SARAMAGO, SEMPRE SARAMAGO

O Ano de 1993 é o título da mais recente publicação de José Saramago pela Companhia das Letras. Trata-se de uma ficção curta, um tanto diferente dos demais romances e contos do Nobel de Literatura de 1998. Todavia, é apenas um tanto diverso, não mais que isto. Os parágrafos são curtos — quando sabemos quão longos costumam ser — mas nem trazem ponto no final de cada um, o que é bem ao gosto de Saramago — a transgressão no modo de pontuar. O que se tem é um livro que foi escrito em 1975 e remete o leitor para o ano de 1993, décadas adiante, portanto. Para o futuro a previsão era a catástrofe: cidades destruídas, habitadas por lobos, subjugadas completamente por animais mecanizados. Os humanos perambulam em malta como se passassem pelas épocas da própria história. Assistimos o momento pungente do nascimento de uma criança, quando já não havia mais nascimentos, assistimos o reaprendizado do amor e assistimos, também, a mais uma tentativa para fazer o mundo de outro jeito, haja vista os três últimos parágrafos na escrita sintética da parábola saramaguiana: “Uma vez mais enfim o mundo o mundo algumas coisas feitas contadas tantas não e sabê-lo/ Uma vez mais o impossível ficar ou a simples memória de ter sido/ Consoante se conclui de nada haver debaixo da sombra que a criança levanta como uma pele esfolada”. Não são versos, mas não há como resistir, e colocá-los como se assim fossem, parece muito natural.
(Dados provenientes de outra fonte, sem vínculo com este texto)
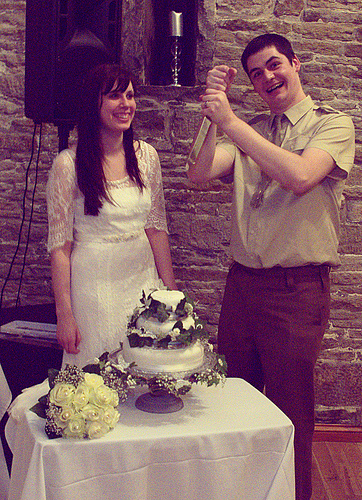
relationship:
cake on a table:
[126, 286, 205, 377] [17, 375, 300, 499]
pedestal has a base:
[137, 380, 184, 416] [135, 393, 185, 414]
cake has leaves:
[126, 286, 205, 377] [206, 354, 229, 389]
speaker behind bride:
[24, 3, 119, 123] [45, 65, 176, 376]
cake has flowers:
[126, 286, 205, 377] [183, 317, 195, 331]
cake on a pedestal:
[126, 286, 205, 377] [137, 380, 184, 416]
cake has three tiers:
[126, 286, 205, 377] [122, 289, 208, 373]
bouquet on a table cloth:
[41, 366, 118, 436] [5, 375, 299, 499]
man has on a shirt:
[187, 36, 354, 499] [229, 96, 357, 269]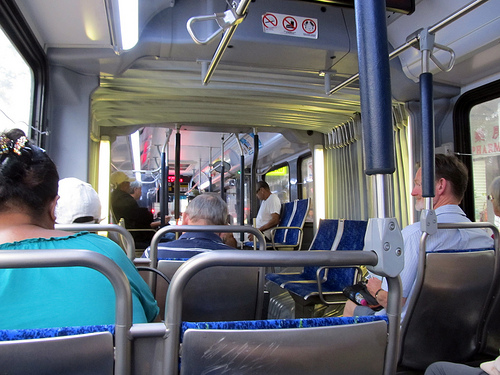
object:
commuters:
[0, 132, 500, 340]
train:
[0, 0, 490, 366]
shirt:
[257, 186, 289, 250]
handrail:
[185, 8, 247, 50]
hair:
[0, 124, 61, 219]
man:
[141, 191, 242, 261]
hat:
[56, 176, 104, 228]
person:
[45, 178, 159, 318]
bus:
[3, 4, 489, 374]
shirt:
[0, 234, 162, 345]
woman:
[5, 121, 155, 337]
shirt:
[141, 223, 245, 262]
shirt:
[371, 205, 495, 324]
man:
[243, 178, 284, 244]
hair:
[427, 150, 470, 206]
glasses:
[255, 188, 263, 194]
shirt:
[255, 193, 282, 239]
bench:
[266, 218, 368, 301]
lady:
[0, 124, 160, 333]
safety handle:
[176, 50, 200, 54]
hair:
[187, 194, 228, 224]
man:
[343, 148, 494, 317]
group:
[0, 137, 494, 329]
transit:
[129, 107, 274, 147]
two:
[159, 152, 499, 345]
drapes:
[320, 110, 412, 229]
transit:
[27, 124, 352, 354]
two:
[115, 174, 163, 235]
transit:
[50, 175, 466, 375]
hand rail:
[406, 36, 459, 72]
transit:
[86, 105, 354, 264]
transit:
[0, 0, 498, 375]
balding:
[202, 195, 214, 201]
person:
[108, 178, 172, 245]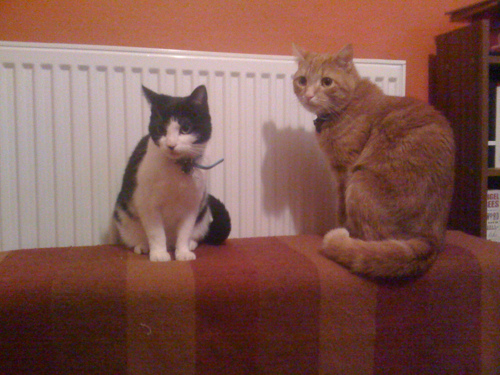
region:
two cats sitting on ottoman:
[108, 43, 442, 286]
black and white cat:
[90, 87, 229, 262]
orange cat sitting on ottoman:
[284, 48, 461, 278]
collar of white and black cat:
[169, 150, 225, 179]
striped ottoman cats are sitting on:
[14, 235, 486, 374]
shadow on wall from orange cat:
[255, 125, 334, 232]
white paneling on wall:
[3, 47, 401, 247]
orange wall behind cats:
[8, 5, 448, 176]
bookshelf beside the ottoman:
[427, 3, 499, 233]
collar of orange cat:
[303, 110, 330, 132]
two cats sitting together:
[92, 45, 463, 280]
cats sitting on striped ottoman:
[6, 51, 491, 364]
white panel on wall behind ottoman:
[7, 38, 412, 243]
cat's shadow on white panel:
[255, 106, 340, 231]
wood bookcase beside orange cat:
[431, 8, 498, 233]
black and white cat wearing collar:
[92, 81, 235, 259]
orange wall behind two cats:
[7, 4, 444, 210]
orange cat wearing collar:
[285, 40, 450, 282]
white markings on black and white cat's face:
[155, 115, 207, 162]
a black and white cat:
[97, 71, 249, 247]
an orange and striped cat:
[277, 32, 438, 275]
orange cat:
[282, 38, 459, 290]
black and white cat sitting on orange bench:
[106, 78, 236, 274]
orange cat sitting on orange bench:
[275, 31, 460, 287]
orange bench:
[3, 224, 499, 371]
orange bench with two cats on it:
[5, 228, 495, 372]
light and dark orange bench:
[0, 222, 495, 372]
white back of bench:
[0, 37, 407, 254]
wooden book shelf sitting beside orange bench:
[420, 17, 497, 238]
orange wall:
[3, 2, 480, 229]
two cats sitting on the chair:
[110, 40, 457, 280]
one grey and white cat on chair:
[110, 80, 230, 260]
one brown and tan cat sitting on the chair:
[285, 40, 455, 280]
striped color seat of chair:
[0, 226, 497, 371]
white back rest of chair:
[3, 42, 400, 249]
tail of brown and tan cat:
[320, 228, 440, 283]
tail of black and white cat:
[207, 192, 232, 248]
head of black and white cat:
[139, 84, 214, 160]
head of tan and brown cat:
[284, 40, 361, 116]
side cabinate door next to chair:
[433, 32, 497, 236]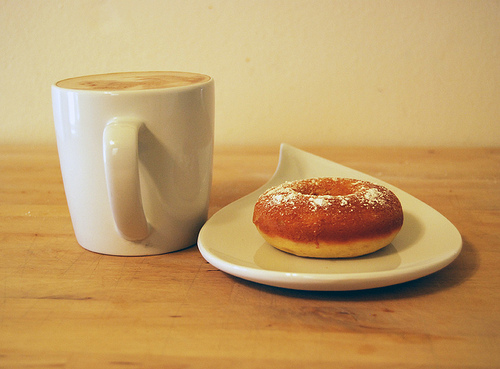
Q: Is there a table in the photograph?
A: Yes, there is a table.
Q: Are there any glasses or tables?
A: Yes, there is a table.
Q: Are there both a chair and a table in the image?
A: No, there is a table but no chairs.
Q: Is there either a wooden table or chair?
A: Yes, there is a wood table.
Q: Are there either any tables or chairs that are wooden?
A: Yes, the table is wooden.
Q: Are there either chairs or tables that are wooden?
A: Yes, the table is wooden.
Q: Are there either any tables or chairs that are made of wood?
A: Yes, the table is made of wood.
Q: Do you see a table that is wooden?
A: Yes, there is a wood table.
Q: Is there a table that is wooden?
A: Yes, there is a table that is wooden.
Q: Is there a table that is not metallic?
A: Yes, there is a wooden table.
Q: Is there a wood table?
A: Yes, there is a table that is made of wood.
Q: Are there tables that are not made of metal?
A: Yes, there is a table that is made of wood.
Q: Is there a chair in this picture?
A: No, there are no chairs.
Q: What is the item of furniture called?
A: The piece of furniture is a table.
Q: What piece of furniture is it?
A: The piece of furniture is a table.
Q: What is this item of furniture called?
A: This is a table.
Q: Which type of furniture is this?
A: This is a table.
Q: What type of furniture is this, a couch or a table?
A: This is a table.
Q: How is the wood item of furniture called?
A: The piece of furniture is a table.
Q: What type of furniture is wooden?
A: The furniture is a table.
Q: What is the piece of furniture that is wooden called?
A: The piece of furniture is a table.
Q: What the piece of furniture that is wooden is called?
A: The piece of furniture is a table.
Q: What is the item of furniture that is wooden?
A: The piece of furniture is a table.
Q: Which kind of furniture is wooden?
A: The furniture is a table.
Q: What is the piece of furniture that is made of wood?
A: The piece of furniture is a table.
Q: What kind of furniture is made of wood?
A: The furniture is a table.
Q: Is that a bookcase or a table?
A: That is a table.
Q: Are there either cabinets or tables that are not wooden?
A: No, there is a table but it is wooden.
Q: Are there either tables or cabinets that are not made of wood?
A: No, there is a table but it is made of wood.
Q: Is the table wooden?
A: Yes, the table is wooden.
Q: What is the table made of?
A: The table is made of wood.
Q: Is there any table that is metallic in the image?
A: No, there is a table but it is wooden.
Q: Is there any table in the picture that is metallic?
A: No, there is a table but it is wooden.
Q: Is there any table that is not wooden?
A: No, there is a table but it is wooden.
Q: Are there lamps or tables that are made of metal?
A: No, there is a table but it is made of wood.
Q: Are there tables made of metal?
A: No, there is a table but it is made of wood.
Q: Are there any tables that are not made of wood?
A: No, there is a table but it is made of wood.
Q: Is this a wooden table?
A: Yes, this is a wooden table.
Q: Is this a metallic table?
A: No, this is a wooden table.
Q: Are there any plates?
A: Yes, there is a plate.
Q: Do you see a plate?
A: Yes, there is a plate.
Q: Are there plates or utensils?
A: Yes, there is a plate.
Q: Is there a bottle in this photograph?
A: No, there are no bottles.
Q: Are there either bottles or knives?
A: No, there are no bottles or knives.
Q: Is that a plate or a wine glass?
A: That is a plate.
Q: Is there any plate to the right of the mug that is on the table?
A: Yes, there is a plate to the right of the mug.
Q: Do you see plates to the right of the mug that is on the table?
A: Yes, there is a plate to the right of the mug.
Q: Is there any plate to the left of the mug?
A: No, the plate is to the right of the mug.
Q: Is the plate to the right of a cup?
A: No, the plate is to the right of a mug.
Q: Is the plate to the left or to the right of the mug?
A: The plate is to the right of the mug.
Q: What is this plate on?
A: The plate is on the table.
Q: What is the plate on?
A: The plate is on the table.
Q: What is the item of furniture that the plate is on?
A: The piece of furniture is a table.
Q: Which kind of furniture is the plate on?
A: The plate is on the table.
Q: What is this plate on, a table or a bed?
A: The plate is on a table.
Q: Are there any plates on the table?
A: Yes, there is a plate on the table.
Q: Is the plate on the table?
A: Yes, the plate is on the table.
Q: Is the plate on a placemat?
A: No, the plate is on the table.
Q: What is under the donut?
A: The plate is under the donut.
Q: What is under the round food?
A: The plate is under the donut.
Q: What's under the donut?
A: The plate is under the donut.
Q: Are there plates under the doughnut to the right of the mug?
A: Yes, there is a plate under the donut.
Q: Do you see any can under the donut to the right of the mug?
A: No, there is a plate under the doughnut.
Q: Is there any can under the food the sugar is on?
A: No, there is a plate under the doughnut.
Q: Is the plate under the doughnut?
A: Yes, the plate is under the doughnut.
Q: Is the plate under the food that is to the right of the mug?
A: Yes, the plate is under the doughnut.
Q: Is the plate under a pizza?
A: No, the plate is under the doughnut.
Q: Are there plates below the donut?
A: Yes, there is a plate below the donut.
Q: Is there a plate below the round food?
A: Yes, there is a plate below the donut.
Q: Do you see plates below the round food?
A: Yes, there is a plate below the donut.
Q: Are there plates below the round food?
A: Yes, there is a plate below the donut.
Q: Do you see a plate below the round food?
A: Yes, there is a plate below the donut.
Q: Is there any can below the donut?
A: No, there is a plate below the donut.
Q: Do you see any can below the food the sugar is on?
A: No, there is a plate below the donut.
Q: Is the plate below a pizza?
A: No, the plate is below a donut.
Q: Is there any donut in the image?
A: Yes, there is a donut.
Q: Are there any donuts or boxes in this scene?
A: Yes, there is a donut.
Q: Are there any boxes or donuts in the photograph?
A: Yes, there is a donut.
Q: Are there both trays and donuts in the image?
A: No, there is a donut but no trays.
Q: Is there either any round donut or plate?
A: Yes, there is a round donut.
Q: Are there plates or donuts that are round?
A: Yes, the donut is round.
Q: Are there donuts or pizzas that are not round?
A: No, there is a donut but it is round.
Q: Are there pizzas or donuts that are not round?
A: No, there is a donut but it is round.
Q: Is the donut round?
A: Yes, the donut is round.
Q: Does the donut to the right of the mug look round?
A: Yes, the doughnut is round.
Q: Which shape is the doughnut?
A: The doughnut is round.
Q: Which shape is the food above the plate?
A: The doughnut is round.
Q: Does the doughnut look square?
A: No, the doughnut is round.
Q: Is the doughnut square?
A: No, the doughnut is round.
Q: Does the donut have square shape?
A: No, the donut is round.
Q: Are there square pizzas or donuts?
A: No, there is a donut but it is round.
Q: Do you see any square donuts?
A: No, there is a donut but it is round.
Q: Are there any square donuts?
A: No, there is a donut but it is round.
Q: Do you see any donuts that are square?
A: No, there is a donut but it is round.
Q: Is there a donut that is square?
A: No, there is a donut but it is round.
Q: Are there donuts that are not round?
A: No, there is a donut but it is round.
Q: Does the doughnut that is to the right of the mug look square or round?
A: The donut is round.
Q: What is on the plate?
A: The donut is on the plate.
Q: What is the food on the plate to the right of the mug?
A: The food is a donut.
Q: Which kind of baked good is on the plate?
A: The food is a donut.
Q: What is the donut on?
A: The donut is on the plate.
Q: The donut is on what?
A: The donut is on the plate.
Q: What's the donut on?
A: The donut is on the plate.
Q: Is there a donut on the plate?
A: Yes, there is a donut on the plate.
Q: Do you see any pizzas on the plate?
A: No, there is a donut on the plate.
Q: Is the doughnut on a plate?
A: Yes, the doughnut is on a plate.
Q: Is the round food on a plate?
A: Yes, the doughnut is on a plate.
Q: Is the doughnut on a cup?
A: No, the doughnut is on a plate.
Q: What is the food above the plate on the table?
A: The food is a donut.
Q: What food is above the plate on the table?
A: The food is a donut.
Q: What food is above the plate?
A: The food is a donut.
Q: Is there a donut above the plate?
A: Yes, there is a donut above the plate.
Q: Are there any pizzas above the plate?
A: No, there is a donut above the plate.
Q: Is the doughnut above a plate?
A: Yes, the doughnut is above a plate.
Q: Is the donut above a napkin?
A: No, the donut is above a plate.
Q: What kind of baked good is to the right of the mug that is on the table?
A: The food is a donut.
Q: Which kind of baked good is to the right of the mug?
A: The food is a donut.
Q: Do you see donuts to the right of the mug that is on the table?
A: Yes, there is a donut to the right of the mug.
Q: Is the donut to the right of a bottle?
A: No, the donut is to the right of the mug.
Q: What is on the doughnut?
A: The sugar is on the doughnut.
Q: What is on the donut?
A: The sugar is on the doughnut.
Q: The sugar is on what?
A: The sugar is on the donut.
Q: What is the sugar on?
A: The sugar is on the donut.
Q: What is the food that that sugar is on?
A: The food is a donut.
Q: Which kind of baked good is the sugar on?
A: The sugar is on the donut.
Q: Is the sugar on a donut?
A: Yes, the sugar is on a donut.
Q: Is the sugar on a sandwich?
A: No, the sugar is on a donut.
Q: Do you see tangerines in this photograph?
A: No, there are no tangerines.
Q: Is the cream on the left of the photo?
A: Yes, the cream is on the left of the image.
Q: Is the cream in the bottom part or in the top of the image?
A: The cream is in the top of the image.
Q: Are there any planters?
A: No, there are no planters.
Este é um ritual de passagem, a poesia se despedindo e a prosa querendo ser simplesmente: este é um livro que ainda se quer poesia, e que se quer prosa, e que já é um prenúncio do que estava por chegar então. Inclusive muito da temática futura se acha presente. De mais imediato a memória detecta o Ensaio sobre a cegueira e o Ensaio sobre a lucidez, mas está ali o germe de A jangada de pedra e até de História do cerco de Lisboa, quanto à exclusão social de uns e o favorecimento de outros, ou, em outras palavras que resultam no mesmo, quanto à dominação de poucos sobre muitos.
De resto, é Saramago, sempre Saramago e mais um texto para os aficcionados que, seguramente, encontram além do prazer da leitura, motivo para admiração pelo escritor português.